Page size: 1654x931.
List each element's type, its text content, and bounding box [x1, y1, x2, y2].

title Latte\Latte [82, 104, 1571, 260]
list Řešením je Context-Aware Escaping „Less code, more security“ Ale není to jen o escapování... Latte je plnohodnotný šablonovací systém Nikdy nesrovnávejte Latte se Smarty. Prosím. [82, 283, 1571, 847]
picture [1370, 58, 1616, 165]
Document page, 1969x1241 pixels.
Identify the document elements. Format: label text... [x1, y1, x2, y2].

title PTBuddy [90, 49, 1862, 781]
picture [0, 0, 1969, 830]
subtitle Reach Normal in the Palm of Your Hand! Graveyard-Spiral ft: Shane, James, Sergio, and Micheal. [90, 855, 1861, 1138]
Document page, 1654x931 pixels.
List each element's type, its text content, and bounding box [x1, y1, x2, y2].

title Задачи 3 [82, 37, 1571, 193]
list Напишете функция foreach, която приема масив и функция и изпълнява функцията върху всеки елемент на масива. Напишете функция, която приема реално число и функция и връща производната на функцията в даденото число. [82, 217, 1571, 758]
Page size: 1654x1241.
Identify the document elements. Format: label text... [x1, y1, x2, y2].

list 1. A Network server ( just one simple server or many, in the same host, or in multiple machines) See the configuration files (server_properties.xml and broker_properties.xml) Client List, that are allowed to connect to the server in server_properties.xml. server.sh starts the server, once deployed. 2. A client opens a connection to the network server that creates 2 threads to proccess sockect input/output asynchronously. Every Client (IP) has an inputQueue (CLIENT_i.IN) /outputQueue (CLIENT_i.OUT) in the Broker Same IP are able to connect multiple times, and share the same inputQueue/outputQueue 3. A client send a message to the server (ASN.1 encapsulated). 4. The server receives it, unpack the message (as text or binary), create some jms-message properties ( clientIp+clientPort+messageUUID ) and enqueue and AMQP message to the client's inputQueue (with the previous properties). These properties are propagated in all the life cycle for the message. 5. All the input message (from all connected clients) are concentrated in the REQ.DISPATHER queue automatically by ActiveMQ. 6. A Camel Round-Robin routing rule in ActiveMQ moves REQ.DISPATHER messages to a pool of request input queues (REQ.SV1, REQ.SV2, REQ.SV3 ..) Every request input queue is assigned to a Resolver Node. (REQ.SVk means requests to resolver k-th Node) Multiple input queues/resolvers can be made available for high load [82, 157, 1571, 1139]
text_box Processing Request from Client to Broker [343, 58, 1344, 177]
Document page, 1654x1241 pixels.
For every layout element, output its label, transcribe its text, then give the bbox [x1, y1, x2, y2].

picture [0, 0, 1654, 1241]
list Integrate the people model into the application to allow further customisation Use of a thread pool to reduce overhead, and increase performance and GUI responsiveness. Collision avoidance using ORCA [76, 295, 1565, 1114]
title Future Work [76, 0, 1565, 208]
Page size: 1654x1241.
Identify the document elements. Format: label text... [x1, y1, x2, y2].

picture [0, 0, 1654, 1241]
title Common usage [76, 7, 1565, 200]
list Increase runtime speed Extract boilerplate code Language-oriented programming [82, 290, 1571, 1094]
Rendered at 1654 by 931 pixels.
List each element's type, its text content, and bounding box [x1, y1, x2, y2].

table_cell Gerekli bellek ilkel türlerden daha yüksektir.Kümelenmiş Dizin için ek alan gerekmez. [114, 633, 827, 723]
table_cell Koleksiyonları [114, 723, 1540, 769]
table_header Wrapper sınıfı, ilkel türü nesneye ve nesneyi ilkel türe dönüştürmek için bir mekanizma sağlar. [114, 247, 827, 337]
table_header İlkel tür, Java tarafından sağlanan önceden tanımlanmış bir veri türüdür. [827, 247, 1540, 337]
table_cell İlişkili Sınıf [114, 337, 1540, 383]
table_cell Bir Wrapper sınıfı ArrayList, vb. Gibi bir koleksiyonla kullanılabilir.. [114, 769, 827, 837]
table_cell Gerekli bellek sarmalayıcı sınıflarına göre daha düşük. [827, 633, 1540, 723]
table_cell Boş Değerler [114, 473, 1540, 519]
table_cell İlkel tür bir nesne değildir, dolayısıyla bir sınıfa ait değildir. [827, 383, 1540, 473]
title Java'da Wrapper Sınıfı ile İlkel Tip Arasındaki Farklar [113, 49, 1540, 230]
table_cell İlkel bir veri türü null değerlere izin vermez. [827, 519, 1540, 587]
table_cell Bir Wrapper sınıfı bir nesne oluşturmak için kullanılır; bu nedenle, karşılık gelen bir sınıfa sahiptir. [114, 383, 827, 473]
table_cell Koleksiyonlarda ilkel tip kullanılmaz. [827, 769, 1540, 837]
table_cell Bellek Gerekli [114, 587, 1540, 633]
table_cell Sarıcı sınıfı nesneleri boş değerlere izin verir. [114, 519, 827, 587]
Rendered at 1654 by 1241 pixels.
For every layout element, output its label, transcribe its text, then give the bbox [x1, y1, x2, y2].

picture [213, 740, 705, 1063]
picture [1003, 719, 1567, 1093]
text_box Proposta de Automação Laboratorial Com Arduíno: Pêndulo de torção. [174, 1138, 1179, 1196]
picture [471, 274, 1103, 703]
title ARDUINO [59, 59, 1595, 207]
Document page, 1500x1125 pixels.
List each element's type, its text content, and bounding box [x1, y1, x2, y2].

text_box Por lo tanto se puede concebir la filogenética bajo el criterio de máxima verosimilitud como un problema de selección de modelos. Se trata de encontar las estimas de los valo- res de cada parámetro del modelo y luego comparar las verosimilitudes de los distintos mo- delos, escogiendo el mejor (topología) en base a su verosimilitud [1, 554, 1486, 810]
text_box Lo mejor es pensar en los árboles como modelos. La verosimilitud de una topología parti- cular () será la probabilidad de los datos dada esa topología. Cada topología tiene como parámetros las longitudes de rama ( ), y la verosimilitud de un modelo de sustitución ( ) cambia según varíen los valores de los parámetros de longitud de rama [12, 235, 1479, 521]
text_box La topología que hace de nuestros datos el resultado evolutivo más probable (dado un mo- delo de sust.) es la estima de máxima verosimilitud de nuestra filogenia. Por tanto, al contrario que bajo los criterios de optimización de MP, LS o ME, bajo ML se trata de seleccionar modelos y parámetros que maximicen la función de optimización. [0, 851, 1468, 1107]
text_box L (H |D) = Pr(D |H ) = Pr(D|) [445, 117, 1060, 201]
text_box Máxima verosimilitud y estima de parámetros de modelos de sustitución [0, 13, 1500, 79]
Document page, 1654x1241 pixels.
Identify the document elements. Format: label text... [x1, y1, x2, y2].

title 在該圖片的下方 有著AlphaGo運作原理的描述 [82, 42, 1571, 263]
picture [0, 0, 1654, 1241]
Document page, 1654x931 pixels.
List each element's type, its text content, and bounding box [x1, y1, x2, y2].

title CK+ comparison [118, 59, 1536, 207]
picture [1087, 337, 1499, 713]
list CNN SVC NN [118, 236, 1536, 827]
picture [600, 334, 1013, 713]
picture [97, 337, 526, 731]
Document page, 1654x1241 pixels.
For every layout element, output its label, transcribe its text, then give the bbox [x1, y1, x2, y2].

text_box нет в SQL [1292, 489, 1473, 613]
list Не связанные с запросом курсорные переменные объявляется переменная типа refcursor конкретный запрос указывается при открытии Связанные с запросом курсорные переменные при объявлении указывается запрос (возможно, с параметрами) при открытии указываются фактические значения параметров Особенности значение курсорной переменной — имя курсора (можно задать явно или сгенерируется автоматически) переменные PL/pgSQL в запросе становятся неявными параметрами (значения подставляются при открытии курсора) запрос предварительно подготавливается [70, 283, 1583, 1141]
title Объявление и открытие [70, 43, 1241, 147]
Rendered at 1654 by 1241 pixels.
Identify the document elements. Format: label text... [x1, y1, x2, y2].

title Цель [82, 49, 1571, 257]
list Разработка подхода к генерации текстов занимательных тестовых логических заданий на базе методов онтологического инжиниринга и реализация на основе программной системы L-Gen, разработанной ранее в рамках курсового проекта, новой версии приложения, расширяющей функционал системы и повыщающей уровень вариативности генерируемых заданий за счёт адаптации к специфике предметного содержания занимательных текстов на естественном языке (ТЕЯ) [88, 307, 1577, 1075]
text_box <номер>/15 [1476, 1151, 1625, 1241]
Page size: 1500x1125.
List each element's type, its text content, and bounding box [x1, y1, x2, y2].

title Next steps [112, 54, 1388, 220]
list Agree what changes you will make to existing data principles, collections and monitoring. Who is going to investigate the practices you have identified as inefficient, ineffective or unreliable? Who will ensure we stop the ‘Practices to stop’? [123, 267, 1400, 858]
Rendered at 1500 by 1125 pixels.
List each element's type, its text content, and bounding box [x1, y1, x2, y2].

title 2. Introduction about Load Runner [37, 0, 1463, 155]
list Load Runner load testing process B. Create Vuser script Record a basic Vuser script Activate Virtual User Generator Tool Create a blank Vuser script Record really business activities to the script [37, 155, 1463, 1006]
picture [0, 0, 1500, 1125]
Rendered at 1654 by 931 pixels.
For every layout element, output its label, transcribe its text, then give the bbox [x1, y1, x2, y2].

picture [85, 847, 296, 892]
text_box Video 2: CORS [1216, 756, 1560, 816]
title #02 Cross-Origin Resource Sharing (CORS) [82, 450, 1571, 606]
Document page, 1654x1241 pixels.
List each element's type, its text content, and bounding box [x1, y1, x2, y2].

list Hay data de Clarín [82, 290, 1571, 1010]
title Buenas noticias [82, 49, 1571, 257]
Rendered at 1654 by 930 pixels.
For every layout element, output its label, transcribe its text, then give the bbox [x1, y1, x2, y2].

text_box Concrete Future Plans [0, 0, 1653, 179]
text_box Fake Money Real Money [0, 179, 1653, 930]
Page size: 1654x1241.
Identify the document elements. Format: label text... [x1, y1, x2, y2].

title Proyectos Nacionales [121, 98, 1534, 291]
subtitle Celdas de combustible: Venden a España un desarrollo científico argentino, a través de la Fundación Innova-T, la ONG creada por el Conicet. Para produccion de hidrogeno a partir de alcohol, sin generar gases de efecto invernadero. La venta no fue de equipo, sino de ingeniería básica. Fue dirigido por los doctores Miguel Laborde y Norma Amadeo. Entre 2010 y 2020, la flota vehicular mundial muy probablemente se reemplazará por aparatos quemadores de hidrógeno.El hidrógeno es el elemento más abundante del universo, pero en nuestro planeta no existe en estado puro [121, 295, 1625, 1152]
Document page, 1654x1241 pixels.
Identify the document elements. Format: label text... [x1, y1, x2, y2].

####################

◆ DIRECTION ◆
Rewrite the part of the records from the start through the line containing "title Latte\Latte [82, 104, 1571, 260]", substituting "visible text" for "text content" and leaving everything else unchanged.

◆ RESULT FOR THIS TASK ◆
Page size: 1654x931.
List each element's type, its visible text, and bounding box [x1, y1, x2, y2].

title Latte\Latte [82, 104, 1571, 260]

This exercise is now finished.